The situation had been developing according to the above-mentioned scenario for over two decades. The West, having discarded Russia, had been cutting its tanks and destroying tactical nuclear weapons. Russia, feeling its own weakness, kept all tanks and tactical nuclear weapons.
As a result, Russia overcome the inertia of collapse and started reviving its power, while the West, being lulled by sweet day-dreams of the liberal "end of history," castrated its armed forces to the point, when they could be good for leading colonial wars with weak and technically backward enemies. The balance of forces in Europe has thus changed in Russia's favor.

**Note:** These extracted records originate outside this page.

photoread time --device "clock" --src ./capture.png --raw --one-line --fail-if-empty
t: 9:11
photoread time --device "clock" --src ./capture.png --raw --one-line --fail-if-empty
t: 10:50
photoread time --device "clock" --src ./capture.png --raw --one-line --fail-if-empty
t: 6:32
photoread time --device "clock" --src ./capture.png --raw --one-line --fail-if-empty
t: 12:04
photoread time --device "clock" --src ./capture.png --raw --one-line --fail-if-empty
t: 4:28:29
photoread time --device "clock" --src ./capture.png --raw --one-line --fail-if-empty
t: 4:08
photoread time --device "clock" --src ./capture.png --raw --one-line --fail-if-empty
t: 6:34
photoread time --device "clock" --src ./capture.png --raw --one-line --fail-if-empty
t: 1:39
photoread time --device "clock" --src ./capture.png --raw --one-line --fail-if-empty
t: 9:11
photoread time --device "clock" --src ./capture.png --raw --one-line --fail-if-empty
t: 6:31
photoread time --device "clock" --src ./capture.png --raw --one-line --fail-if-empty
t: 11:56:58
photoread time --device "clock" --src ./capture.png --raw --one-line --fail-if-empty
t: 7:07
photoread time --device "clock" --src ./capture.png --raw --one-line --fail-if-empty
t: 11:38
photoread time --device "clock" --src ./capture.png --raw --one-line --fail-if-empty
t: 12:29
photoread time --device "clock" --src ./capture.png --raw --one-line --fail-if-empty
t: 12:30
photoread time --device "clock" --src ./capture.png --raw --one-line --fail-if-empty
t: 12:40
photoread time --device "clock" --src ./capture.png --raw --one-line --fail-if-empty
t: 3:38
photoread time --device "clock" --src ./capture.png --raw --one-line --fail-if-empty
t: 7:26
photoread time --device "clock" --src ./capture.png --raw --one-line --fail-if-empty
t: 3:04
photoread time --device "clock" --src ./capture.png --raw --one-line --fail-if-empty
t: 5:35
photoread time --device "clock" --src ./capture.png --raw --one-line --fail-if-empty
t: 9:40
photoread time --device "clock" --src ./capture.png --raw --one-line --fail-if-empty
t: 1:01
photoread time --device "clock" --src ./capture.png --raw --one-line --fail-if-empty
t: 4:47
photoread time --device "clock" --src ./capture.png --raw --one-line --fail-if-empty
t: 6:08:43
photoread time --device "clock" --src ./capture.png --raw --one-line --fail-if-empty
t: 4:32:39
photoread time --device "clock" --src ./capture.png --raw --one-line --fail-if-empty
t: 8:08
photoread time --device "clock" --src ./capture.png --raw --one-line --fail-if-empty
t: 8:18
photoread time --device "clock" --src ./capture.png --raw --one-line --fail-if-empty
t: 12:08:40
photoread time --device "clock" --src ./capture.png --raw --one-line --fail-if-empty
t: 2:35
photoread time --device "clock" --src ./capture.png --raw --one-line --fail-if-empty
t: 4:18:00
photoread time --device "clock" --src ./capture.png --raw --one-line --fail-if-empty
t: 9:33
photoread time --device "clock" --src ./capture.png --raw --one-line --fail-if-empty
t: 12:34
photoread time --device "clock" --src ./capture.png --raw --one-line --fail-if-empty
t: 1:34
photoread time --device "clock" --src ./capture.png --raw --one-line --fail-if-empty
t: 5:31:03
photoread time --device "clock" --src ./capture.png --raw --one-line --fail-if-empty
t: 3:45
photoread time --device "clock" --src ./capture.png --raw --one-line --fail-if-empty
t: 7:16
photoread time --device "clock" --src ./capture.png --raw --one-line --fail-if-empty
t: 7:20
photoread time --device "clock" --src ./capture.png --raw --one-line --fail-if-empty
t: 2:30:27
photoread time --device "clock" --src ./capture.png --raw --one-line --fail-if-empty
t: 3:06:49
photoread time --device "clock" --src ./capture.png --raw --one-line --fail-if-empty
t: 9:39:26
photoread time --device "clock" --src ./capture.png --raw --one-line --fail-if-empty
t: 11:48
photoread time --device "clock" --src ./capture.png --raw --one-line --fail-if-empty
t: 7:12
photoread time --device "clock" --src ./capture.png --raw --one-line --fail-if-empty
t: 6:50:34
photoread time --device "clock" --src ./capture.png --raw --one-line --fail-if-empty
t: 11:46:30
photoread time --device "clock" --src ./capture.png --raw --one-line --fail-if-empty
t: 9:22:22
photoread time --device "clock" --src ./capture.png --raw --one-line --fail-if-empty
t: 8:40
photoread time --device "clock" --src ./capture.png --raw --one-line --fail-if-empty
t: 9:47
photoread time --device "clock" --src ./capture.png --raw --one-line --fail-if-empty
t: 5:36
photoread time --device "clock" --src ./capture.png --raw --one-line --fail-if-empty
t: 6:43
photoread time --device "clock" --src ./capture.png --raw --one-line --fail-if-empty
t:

When the Americans realized that, it was too late. In December 2010, Under Secretary for Arms Control and International Security, Rose Gottemoeller, sounded the alarm. The Russians had more tactical nuclear systems than the USA, she said. According to her, the reduction of tactical nuclear weapons was to be the next step.
In 2010, the Europeans, in the face of foreign ministers of Poland and Sweden, insolently demanded Russia should single-handedly establish two nuclear-free zones - the Kaliningrad region (enclave) and the Kola Peninsula - the territories of priority deployment of Russian tactical nuclear weapons. The regions serve as the main bases for the Baltic and Northern Fleets. In case of the Northern Fleet, the region is a base for most of Russian SNF.
Since then, the Americans have repeatedly offered Russia to follow the flawed way of solving the "problem of tactical nuclear weapons." They stubbornly insist on reaching an agreement to eliminate disparities on stocks of tactical nuclear weapons. They even tried to stipulate a condition for the effect of the START-3 Treaty. Thus, in accordance with Senator Lemieux's amendment (Amendment 4/S.AMDN.4908), the START-3 was to come into force after the Russian side agreed to start negotiations on the so-called liquidation of imbalance of tactical nuclear weapons in Russia and the US.
On February 3, 2011, Barack Obama wrote in a letter to several key senators saying that the United States was going to start negotiations with Russia to address disparity between tactical nuclear weapons of the Russian Federation and the United States to reduce the number of tactical nuclear warheads in a verifiable way. Alas, in 2012, Putin returned to the Kremlin, and the hopes of the West to deceive Russia though unilateral disarmament failed.